■ **TEXT SECTION**
C-level ABI is not the only interface between parts of a program. There are also other things like e.g. well-known filepaths, and the format of those can change. A statically-linked program has no way to work across a break, whereas a dynamically-linked one (many important libraries have not broken SOVERSION in all that time) will know how to deal with the actual modern system layout.

During my tests, all the statically-linked programs I tried from that era crashed immediately. All the dynamically-linked ones worked with no trouble.

saagarjha · a year ago
The kernel breaks ABI? Since when?
mfuzzey · a year ago
I haven't seen such problems on Debian or Ubuntu guess it's par for the course with a bleeding edge distro.

The author seems to be focusing on the disk space advantage and claiming it's not enough to justify the downsides today. I can understand that but I don't think disk space savings are the main advantage of shared dependencies, rather it's centralized security updates. If every package bundles libfoo what happens there's a security vulnerability in libfoo?

cbmuser · a year ago
> If every package bundles libfoo what happens there's a security vulnerability in libfoo?

That’s actually the key point that many people in this discussion seem to miss.

pmontra · a year ago
What happens is that libfoo gets fixed, possibly by the maintainers of the distro, and all the apps using it are good to go again.

With multiple versions bundled to multiple apps, a good number of those apps will never be updated, at least not in a timely manner, and the computer will be left vulnerable.

sunshowers · a year ago
Then you get an alert that your libfoo has a vulnerability (GitHub does a pretty good job here!) and you roll out a new version with a patched libfoo.
anotherhue · a year ago
Since I switched to nixos all these articles read like people fiddling with struct-packing and optimising their application memory layout. The compiler does it well enough now that we don't have to, so it is with nix and your application filesystem.

■ **TO-DO LIST**
1/ Set down the part of the discussion on static and dynamic linking that opens with the words containing "C-level ABI is" and closes with "bleeding edge distro.".
2/ According to the discussion on static and dynamic linking, what happened to the statically-linked programs from that era during the tests?
3/ Continue the discussion on static and dynamic linking from the point where it stops.

■ **DATASET SECTION**
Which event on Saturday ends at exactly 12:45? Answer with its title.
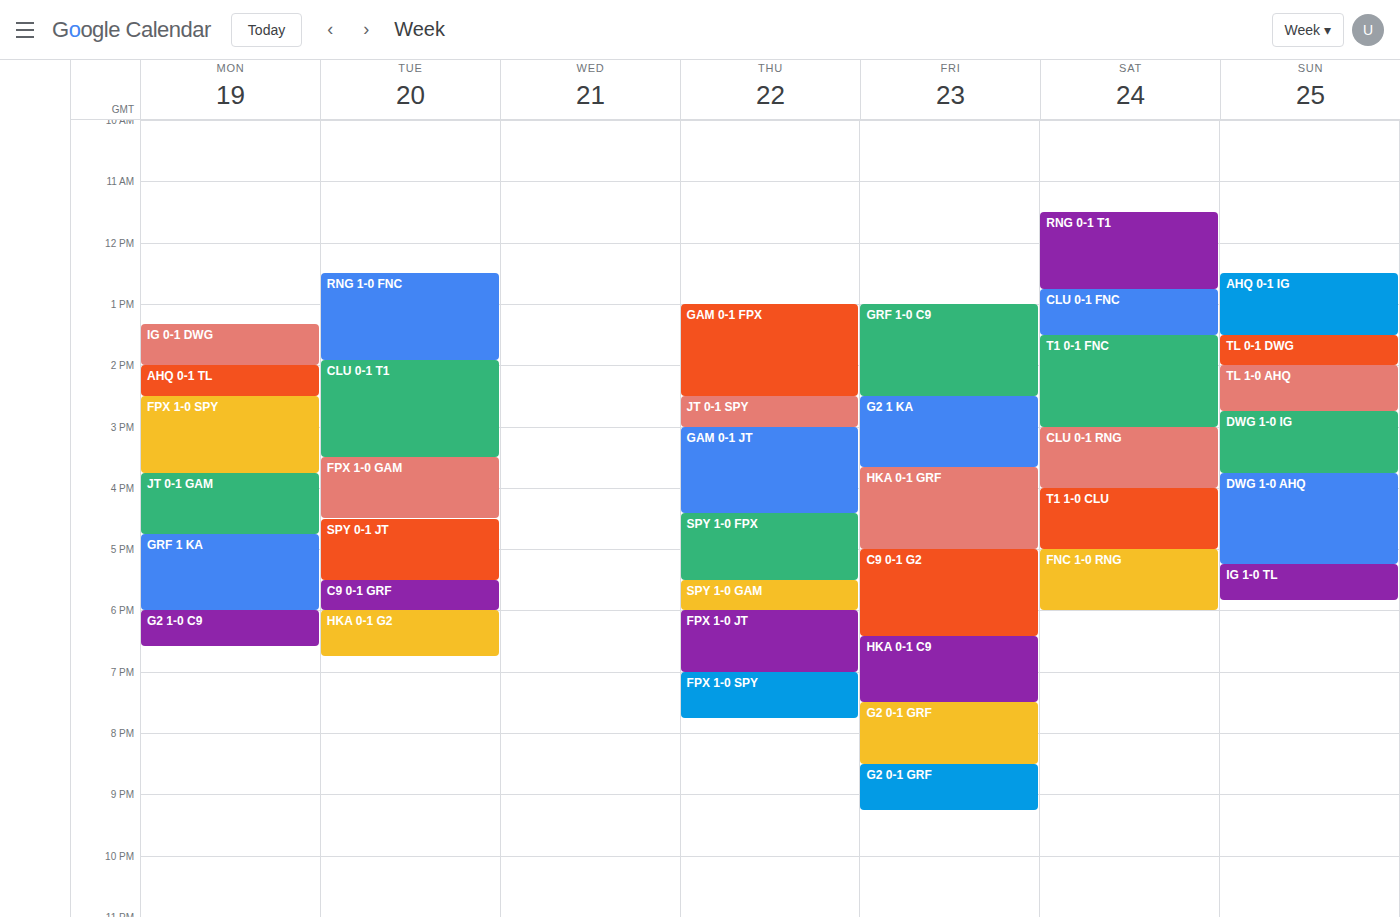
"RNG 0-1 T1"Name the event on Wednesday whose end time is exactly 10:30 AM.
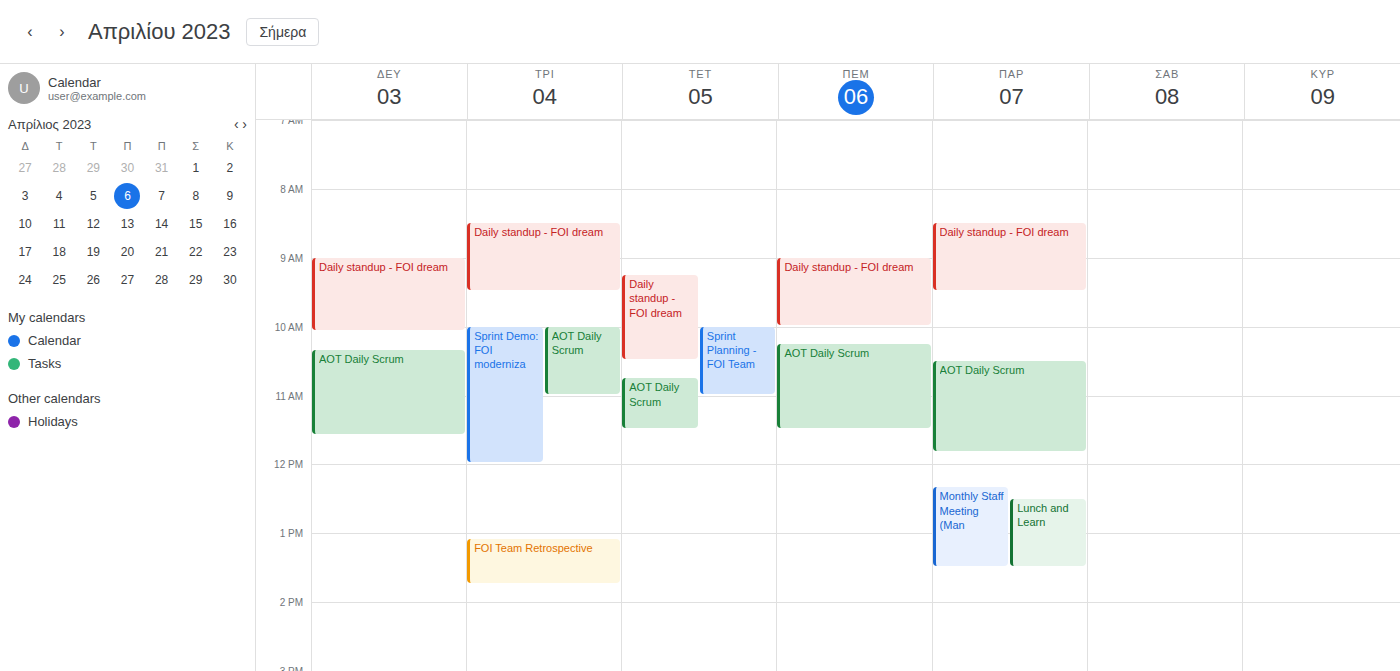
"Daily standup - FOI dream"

■ **IN RESPONSE**
1/
C-level ABI is not the only interface between parts of a program. There are also other things like e.g. well-known filepaths, and the format of those can change. A statically-linked program has no way to work across a break, whereas a dynamically-linked one (many important libraries have not broken SOVERSION in all that time) will know how to deal with the actual modern system layout.

During my tests, all the statically-linked programs I tried from that era crashed immediately. All the dynamically-linked ones worked with no trouble.

saagarjha · a year ago
The kernel breaks ABI? Since when?
mfuzzey · a year ago
I haven't seen such problems on Debian or Ubuntu guess it's par for the course with a bleeding edge distro.

2/ They all crashed immediately.

3/
__MatrixMan__ · a year ago
I had a similar feeling during the recent crowdstrike incident. Hearing about how people couldn't operate their lathe or whatever because of an update, my initial reaction was:

> Just boot yesterday's config and get on with your life

But then, that's one of those NixOS things that we take for granted.

sshine · a year ago
Not just NixOS. Ubuntu with ZFS creates a snapshot of the system on every `apt install` command.

But yeah, it’s pretty great to know that if your system fails, just `git restore --staged` and redeploy.

thot_experiment · a year ago
Using shared libraries is optimizing for a very different set of constraints than nixos, which iirc keeps like 90 versions of the same thing around just so everyone can have the one they want. There are still people who are space constrained. (I haven't touched nix in years so maybe i'm off base on this)

> The compiler does it well enough now that we don't have to

You know I see people say this and then I see some code with some nested loops running 2x as fast as code written with list comprehensions and I remember that it's actually.

"The compiler does it well enough now that we don't have to as long as you understand the way the compiler works at a low enough level that you don't use patterns that will trip it up and even then you should still be benchmarking your perf because black magic doesn't always work the way you think it works"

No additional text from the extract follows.